A 69-year-old woman with heart failure with reduced ejection fraction caused by left ventricular noncompaction (LVNC) came to the UCSF emergency department with tachycardia, dizziness, shortness of breath and swelling, despite taking all prescribed heart failure medications. Intravenous diuretics were administered to treat hypervolemia. Her shortness of breath suddenly worsened and severe hypoxemia developed, consistent with flash pulmonary edema from acute decompensated heart failure.
The cardiogenic shock team, led by UCSF critical care cardiologist Connor O’Brien, MD, was called to assist with management. The patient was intubated and given nitroglycerine. “Her blood pressure plummeted, and her lactate and creatinine started to climb,” O’Brien said. “Chronic heart failure patients are adapted to low oxygen delivery, so their lactate doesn’t increase until they’re in critical condition. She was in cardiogenic shock.”

******

### ACTIVITY:
Please resume the heart failure case account, starting right after its final sentence. The rows have no connection to the heart failure case account.

******

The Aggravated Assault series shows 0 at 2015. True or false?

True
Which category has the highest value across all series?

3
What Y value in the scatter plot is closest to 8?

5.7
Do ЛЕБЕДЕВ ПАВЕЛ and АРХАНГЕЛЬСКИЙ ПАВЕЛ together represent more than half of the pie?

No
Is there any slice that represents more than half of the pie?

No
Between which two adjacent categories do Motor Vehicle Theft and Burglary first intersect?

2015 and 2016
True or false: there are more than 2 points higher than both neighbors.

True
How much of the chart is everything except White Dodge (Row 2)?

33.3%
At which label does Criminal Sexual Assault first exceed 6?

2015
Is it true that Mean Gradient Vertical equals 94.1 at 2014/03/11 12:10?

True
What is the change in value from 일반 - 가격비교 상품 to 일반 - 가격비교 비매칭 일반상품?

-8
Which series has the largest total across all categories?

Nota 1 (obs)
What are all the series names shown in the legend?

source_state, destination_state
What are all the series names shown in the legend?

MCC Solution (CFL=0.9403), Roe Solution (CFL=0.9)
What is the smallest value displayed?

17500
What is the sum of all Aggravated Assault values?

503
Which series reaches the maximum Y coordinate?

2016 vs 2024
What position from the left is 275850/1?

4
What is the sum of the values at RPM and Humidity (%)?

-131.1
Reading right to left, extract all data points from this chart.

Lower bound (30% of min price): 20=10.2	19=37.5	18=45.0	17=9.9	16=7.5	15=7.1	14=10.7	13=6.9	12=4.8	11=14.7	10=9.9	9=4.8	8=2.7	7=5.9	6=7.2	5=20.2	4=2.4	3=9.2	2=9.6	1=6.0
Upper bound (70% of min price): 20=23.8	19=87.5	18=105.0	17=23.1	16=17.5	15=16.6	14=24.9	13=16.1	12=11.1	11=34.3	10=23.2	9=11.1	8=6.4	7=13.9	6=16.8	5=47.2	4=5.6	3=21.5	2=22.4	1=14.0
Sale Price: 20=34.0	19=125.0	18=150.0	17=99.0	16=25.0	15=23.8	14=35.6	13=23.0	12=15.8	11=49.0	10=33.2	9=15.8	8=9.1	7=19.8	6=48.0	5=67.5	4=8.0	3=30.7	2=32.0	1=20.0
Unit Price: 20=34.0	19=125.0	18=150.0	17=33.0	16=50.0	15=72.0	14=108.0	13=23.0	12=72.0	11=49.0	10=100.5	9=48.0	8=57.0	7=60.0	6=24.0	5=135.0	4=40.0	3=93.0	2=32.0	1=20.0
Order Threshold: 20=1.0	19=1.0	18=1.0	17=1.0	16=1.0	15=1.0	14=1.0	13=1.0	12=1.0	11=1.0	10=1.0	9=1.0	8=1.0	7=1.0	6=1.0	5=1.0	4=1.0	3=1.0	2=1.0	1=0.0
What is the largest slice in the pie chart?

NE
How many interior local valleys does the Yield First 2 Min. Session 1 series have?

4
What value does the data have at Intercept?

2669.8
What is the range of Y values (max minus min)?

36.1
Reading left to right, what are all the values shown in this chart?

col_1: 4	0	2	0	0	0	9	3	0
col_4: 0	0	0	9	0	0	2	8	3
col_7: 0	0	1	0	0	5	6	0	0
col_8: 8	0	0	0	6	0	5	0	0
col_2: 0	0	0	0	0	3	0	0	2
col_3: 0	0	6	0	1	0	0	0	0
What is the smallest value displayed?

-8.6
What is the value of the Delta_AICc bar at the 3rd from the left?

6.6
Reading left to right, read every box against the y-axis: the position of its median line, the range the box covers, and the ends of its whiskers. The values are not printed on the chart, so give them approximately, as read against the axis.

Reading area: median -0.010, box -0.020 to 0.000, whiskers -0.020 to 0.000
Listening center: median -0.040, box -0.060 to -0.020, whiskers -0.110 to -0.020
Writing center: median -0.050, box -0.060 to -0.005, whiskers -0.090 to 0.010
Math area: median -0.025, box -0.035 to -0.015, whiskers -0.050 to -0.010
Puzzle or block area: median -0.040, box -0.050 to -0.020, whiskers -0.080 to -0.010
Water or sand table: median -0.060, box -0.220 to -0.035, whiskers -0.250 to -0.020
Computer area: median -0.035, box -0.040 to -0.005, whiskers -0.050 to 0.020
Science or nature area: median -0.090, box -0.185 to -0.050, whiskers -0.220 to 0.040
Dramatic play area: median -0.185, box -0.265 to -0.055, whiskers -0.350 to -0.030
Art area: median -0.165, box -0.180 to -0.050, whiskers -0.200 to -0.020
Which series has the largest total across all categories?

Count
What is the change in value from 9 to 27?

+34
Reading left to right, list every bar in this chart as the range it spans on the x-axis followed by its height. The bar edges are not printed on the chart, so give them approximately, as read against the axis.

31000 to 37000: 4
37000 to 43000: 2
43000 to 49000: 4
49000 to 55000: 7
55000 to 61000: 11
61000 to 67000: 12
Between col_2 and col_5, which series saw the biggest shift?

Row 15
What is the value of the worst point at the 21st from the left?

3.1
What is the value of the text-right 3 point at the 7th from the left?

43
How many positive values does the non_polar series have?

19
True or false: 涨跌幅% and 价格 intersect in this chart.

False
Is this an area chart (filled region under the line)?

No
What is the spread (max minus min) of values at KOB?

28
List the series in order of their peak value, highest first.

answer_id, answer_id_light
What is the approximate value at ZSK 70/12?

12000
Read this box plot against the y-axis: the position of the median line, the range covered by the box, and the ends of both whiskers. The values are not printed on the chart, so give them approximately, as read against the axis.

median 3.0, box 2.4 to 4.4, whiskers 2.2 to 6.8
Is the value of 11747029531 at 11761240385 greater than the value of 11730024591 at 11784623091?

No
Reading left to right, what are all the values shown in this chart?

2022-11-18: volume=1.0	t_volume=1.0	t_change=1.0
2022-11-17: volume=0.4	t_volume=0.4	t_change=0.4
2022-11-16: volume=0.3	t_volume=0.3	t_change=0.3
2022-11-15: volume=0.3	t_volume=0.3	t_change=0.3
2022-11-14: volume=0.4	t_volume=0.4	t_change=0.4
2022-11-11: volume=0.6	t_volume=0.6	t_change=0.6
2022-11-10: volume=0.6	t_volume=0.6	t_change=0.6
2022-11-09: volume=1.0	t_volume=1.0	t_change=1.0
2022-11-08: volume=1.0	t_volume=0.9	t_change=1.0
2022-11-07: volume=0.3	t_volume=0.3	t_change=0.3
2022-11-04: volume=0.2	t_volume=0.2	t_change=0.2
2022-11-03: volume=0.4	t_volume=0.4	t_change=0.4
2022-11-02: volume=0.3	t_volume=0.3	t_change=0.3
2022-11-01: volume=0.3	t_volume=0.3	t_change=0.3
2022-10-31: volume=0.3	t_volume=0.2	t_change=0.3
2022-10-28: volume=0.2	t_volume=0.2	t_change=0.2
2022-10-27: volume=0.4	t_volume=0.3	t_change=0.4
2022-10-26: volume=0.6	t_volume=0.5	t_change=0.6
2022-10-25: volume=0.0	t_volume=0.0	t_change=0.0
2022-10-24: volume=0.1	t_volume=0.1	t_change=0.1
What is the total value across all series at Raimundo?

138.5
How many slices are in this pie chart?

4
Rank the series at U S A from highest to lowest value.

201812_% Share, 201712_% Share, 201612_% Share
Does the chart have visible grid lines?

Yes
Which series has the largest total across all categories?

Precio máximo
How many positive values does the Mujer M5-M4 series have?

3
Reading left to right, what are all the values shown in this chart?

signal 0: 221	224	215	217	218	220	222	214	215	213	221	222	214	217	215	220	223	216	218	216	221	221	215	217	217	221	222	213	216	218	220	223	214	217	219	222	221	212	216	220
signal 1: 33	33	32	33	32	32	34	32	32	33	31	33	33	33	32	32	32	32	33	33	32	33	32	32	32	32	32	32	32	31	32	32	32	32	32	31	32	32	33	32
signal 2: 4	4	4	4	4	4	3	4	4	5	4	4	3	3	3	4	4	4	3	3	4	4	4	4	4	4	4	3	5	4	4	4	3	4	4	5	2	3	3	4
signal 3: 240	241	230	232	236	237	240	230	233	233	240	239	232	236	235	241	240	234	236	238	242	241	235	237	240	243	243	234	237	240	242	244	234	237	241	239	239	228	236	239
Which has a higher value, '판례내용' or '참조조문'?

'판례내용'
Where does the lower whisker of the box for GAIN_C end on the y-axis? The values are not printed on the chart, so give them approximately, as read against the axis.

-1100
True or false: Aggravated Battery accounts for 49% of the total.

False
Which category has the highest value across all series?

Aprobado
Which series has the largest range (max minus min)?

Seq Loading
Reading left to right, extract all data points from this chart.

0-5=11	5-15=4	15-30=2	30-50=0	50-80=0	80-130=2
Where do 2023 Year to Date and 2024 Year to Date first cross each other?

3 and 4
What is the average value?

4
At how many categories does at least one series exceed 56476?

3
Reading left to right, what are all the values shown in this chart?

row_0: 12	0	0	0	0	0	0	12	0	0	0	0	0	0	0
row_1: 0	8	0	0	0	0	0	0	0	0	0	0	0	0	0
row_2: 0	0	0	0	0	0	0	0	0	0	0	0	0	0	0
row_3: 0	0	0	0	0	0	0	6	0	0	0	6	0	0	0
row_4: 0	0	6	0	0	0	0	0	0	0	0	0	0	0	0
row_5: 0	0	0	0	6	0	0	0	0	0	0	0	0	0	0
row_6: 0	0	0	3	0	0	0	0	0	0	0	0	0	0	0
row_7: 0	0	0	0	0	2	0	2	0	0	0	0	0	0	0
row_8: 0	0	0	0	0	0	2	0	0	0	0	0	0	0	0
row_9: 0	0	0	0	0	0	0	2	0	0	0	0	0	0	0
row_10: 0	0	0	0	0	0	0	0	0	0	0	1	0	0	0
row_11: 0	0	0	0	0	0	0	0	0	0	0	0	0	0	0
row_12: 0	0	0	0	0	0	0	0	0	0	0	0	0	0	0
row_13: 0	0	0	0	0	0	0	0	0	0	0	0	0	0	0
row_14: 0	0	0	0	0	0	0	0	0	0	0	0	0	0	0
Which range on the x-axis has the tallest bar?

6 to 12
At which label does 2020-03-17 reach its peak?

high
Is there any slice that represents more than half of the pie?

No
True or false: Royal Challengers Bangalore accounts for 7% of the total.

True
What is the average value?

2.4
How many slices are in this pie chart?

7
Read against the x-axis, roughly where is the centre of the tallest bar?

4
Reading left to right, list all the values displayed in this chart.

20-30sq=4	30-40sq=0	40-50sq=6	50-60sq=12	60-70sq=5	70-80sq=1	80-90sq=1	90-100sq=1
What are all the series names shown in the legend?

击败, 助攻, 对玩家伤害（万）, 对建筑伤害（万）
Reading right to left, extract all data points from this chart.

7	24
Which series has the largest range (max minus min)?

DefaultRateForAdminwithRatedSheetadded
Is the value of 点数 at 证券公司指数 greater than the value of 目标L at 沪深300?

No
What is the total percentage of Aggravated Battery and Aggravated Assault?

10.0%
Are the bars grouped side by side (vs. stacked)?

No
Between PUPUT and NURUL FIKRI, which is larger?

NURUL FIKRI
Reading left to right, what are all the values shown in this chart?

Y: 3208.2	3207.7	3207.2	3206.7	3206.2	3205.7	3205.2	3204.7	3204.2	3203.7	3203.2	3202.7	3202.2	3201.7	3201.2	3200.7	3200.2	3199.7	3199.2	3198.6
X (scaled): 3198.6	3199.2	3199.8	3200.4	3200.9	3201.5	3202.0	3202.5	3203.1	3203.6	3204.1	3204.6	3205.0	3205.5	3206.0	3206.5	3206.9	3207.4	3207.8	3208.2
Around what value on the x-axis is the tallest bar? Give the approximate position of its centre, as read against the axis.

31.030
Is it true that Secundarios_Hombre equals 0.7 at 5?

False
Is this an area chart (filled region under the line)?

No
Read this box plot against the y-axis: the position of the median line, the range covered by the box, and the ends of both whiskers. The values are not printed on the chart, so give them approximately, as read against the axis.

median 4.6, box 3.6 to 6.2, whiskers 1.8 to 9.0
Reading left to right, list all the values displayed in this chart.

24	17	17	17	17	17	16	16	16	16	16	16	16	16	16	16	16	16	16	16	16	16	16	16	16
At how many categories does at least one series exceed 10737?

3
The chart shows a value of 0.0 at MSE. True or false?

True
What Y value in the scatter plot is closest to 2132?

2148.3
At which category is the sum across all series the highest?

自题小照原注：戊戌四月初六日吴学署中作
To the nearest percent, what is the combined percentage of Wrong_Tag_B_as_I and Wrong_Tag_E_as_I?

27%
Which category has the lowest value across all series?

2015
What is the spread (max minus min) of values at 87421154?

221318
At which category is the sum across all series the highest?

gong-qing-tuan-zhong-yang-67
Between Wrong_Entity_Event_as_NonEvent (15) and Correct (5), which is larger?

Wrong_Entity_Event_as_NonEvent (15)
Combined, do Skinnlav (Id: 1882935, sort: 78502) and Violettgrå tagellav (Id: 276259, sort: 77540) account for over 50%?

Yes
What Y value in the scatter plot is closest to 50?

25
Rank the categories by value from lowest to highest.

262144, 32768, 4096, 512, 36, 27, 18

******

### WRITTEN RESPONSE:
The lactate rose from 2.5 to 7 mmol/L and creatinine from 1.1 to 1.8 mg/dL, despite treatment with dobutamine. “Recent data support an approach of early recognition and intervention to support end-organ perfusion and prevent progression to hemometabolic shock, which may be irreversible and lead to death,” O’Brien said. The cardiogenic shock team, which includes specialists from critical care cardiology, cardiac surgery and advanced heart failure, rapidly determined that medications were insufficient and that extracorporeal membrane oxygenation (ECMO) was needed. The patient was then cannulated and an Impella device was placed to vent the left ventricle.
“The lactate cleared quickly, and within two days, kidney and liver function returned to normal,” O’Brien said. Weaning off the ECMO was attempted but not possible, so an emergency heart transplant evaluation was performed by the advanced heart failure team followed by a successful heart transplant procedure by the cardiac surgery team. The patient was able to return home and is doing well. “Evaluation and management of cardiogenic shock patients by a multidisciplinary collaborative team has been shown to improve patient outcomes,” O’Brien continued. “That’s why we utilize this approach to patient management at UCSF.”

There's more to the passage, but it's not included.